The record on the left above was recorded by George Dillnutt in 1907 under the supervision of Fred Gaisberg. The disc on the right was recorded by Arthur S. Clarke.

As the public demand for authentic music grew, the nature of the gramophone itself began to alter the character of the music. Because it was only possible to record a maximum of three and a half minutes on one side of a 78 rpm record, many early Egyptian records are at least two parts, and sometime four spread over two discs. However, the musicians had to stop every time a side finished and then start again. Not used to these restrictions, some found difficulty in adjusting to the technology and remained little recorded. Others, Manyalawi included, adapted well and prospered as a result. The music itself bent to the restrictions of the fledgling industry.
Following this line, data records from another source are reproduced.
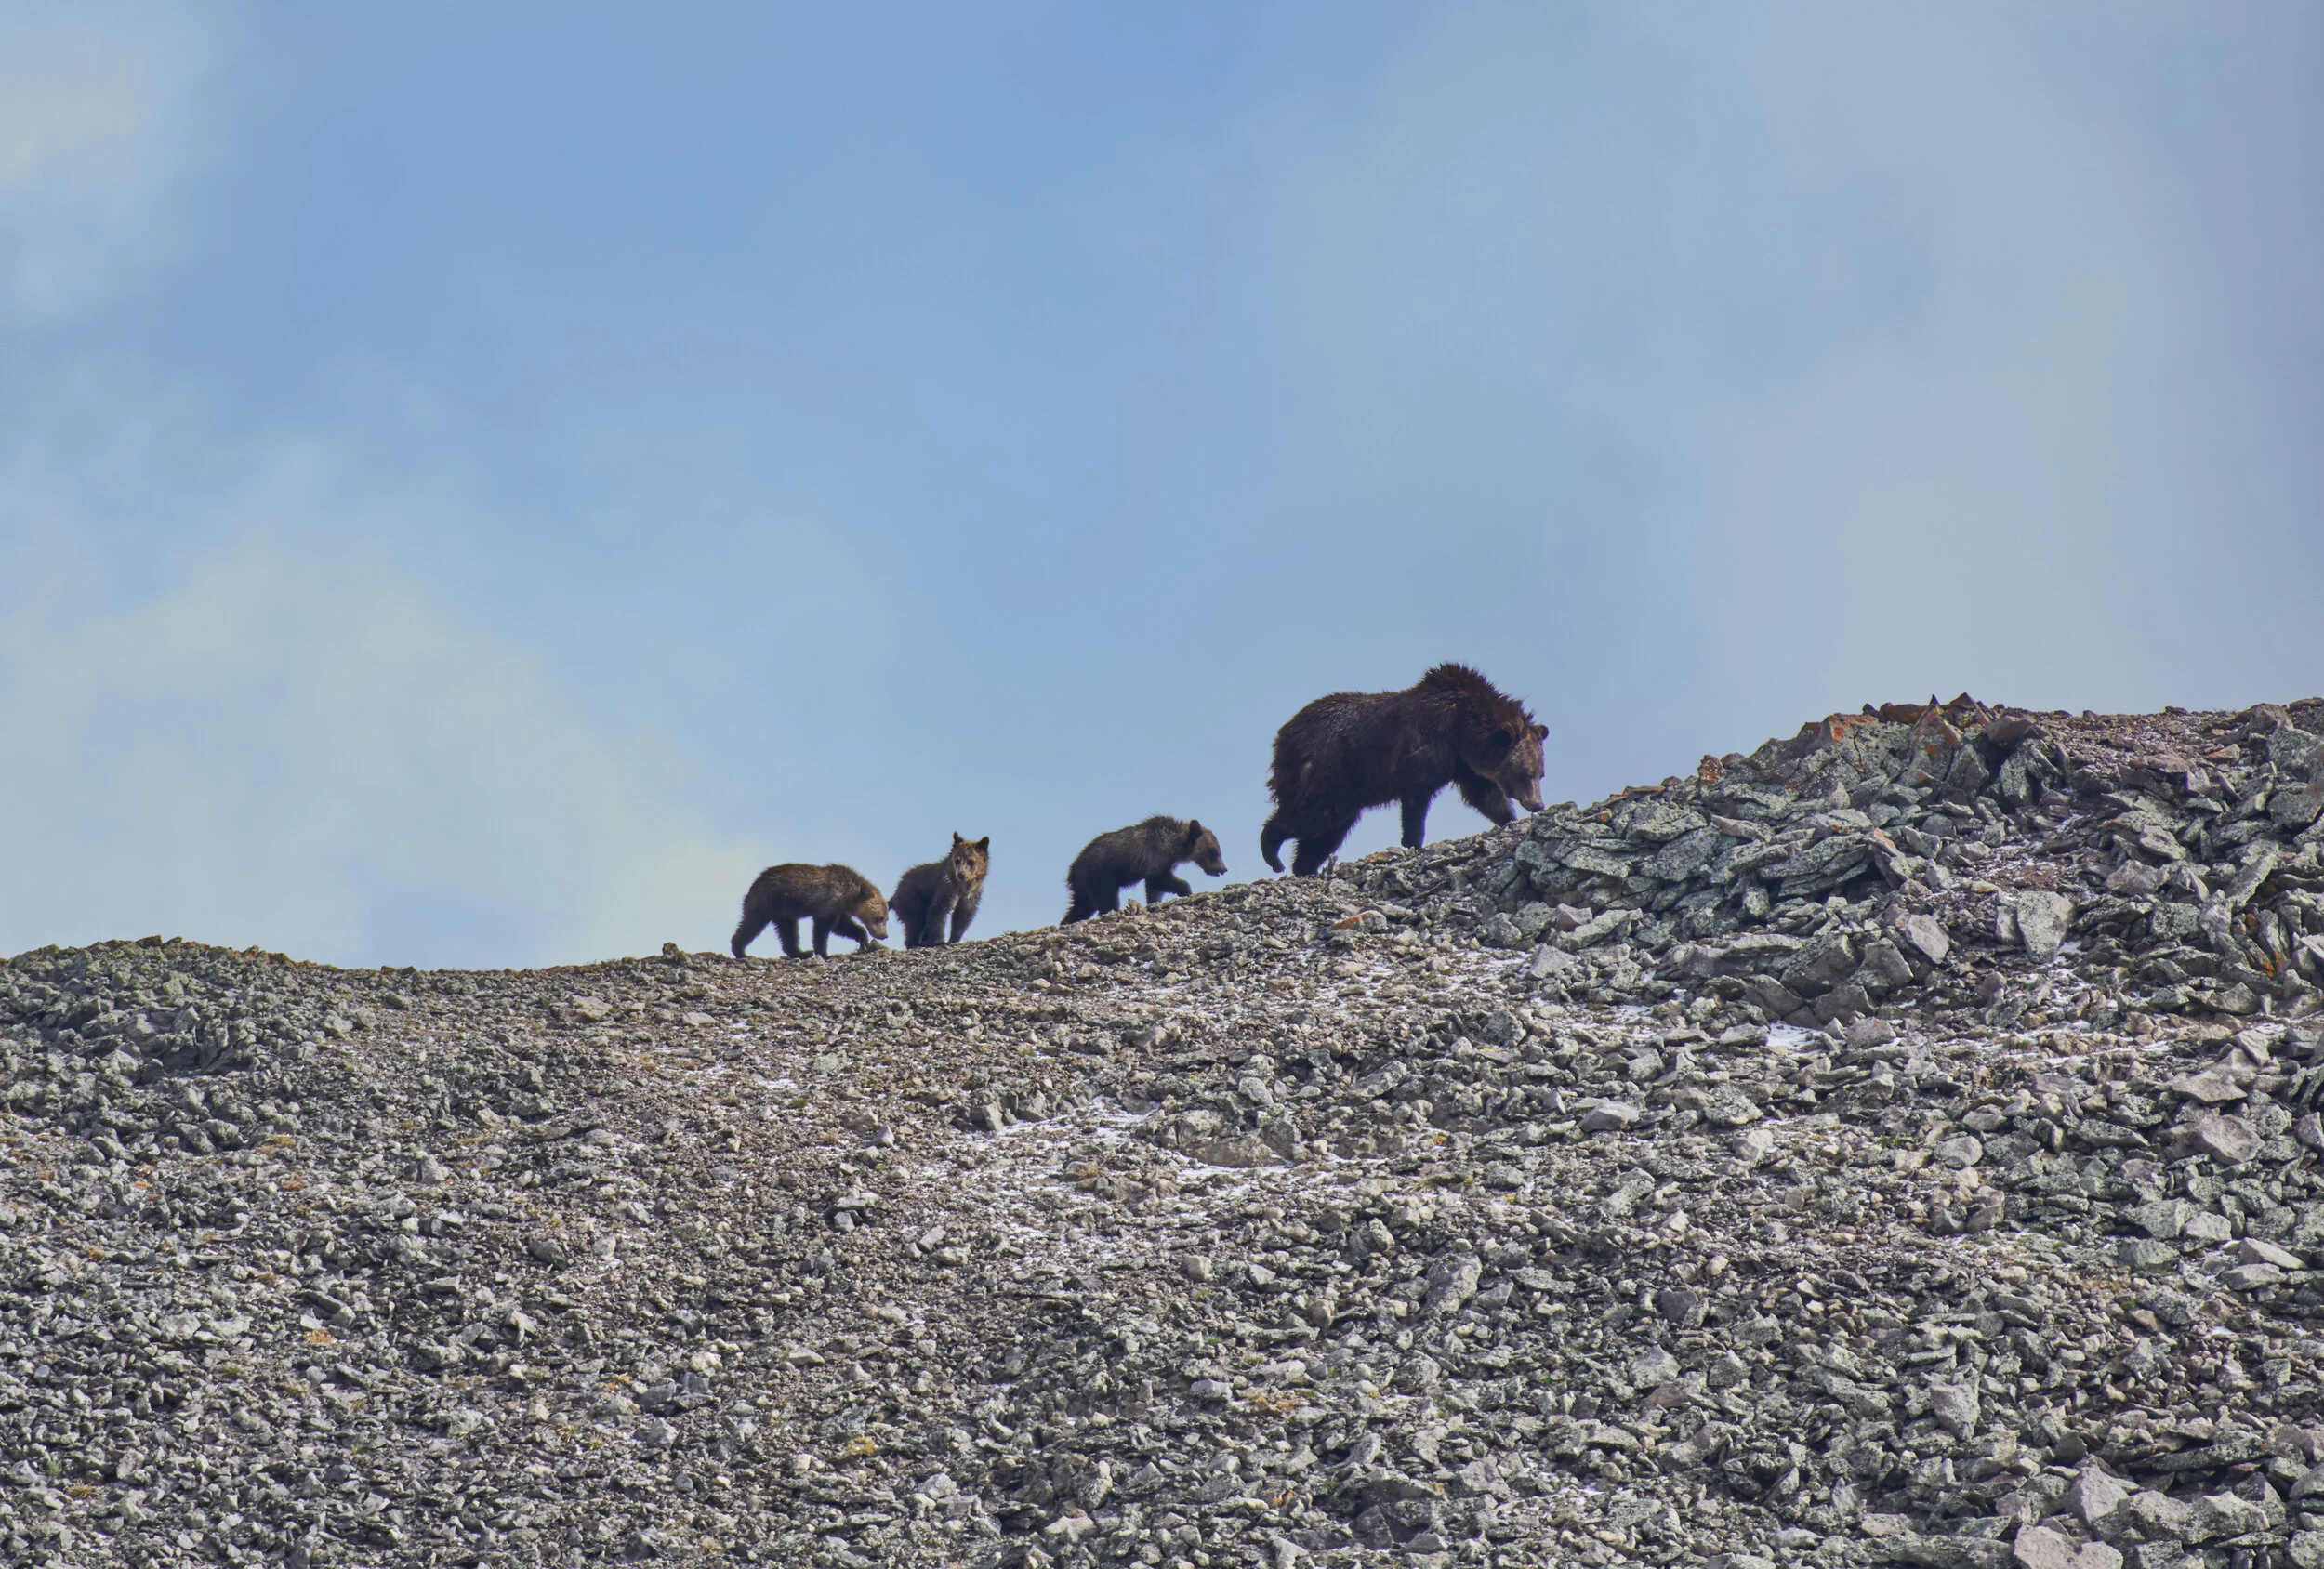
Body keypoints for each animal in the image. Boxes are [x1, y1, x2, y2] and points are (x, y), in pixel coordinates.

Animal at [730, 863, 890, 959]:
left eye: (886, 919)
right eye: (879, 917)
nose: (884, 935)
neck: (850, 895)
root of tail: (756, 881)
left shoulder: (840, 909)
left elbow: (842, 926)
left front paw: (863, 940)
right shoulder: (830, 901)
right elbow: (823, 928)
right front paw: (824, 953)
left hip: (783, 912)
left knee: (788, 931)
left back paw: (801, 952)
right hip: (767, 901)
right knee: (752, 923)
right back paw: (740, 951)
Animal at [1062, 816, 1227, 924]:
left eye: (1218, 850)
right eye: (1213, 851)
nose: (1223, 869)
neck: (1174, 845)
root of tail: (1073, 869)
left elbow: (1154, 888)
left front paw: (1154, 902)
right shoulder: (1156, 855)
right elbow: (1157, 879)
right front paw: (1186, 890)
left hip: (1083, 886)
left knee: (1081, 906)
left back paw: (1067, 921)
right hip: (1100, 876)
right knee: (1107, 900)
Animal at [1260, 662, 1547, 876]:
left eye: (1540, 773)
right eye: (1525, 772)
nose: (1537, 804)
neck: (1461, 729)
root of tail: (1283, 736)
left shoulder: (1464, 765)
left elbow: (1485, 796)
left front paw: (1509, 819)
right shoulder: (1424, 749)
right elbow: (1416, 801)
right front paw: (1412, 841)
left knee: (1329, 830)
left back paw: (1304, 867)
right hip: (1328, 768)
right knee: (1313, 814)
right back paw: (1273, 854)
Shorter, through-composed pieces were produced specifically for recording purposes, and larger instrumental ensembles, difficult to record accurately in the early acoustic days, were pared down to quartets and trios.

Fred Gaisberg arrived in Cairo in March 1906 and again in late September 1906, at which times he made 162 and 272 ten-inch recordings, respectively. An additional 40 12-inch recordings were made during October. Arguably, then it can be said that the gramophone itself altered the course and character of Egyptian music. What we hear today in old records has much to do with the technical limitations of early recording as it does the music itself. That said, what is left constitutes a remarkable legacy.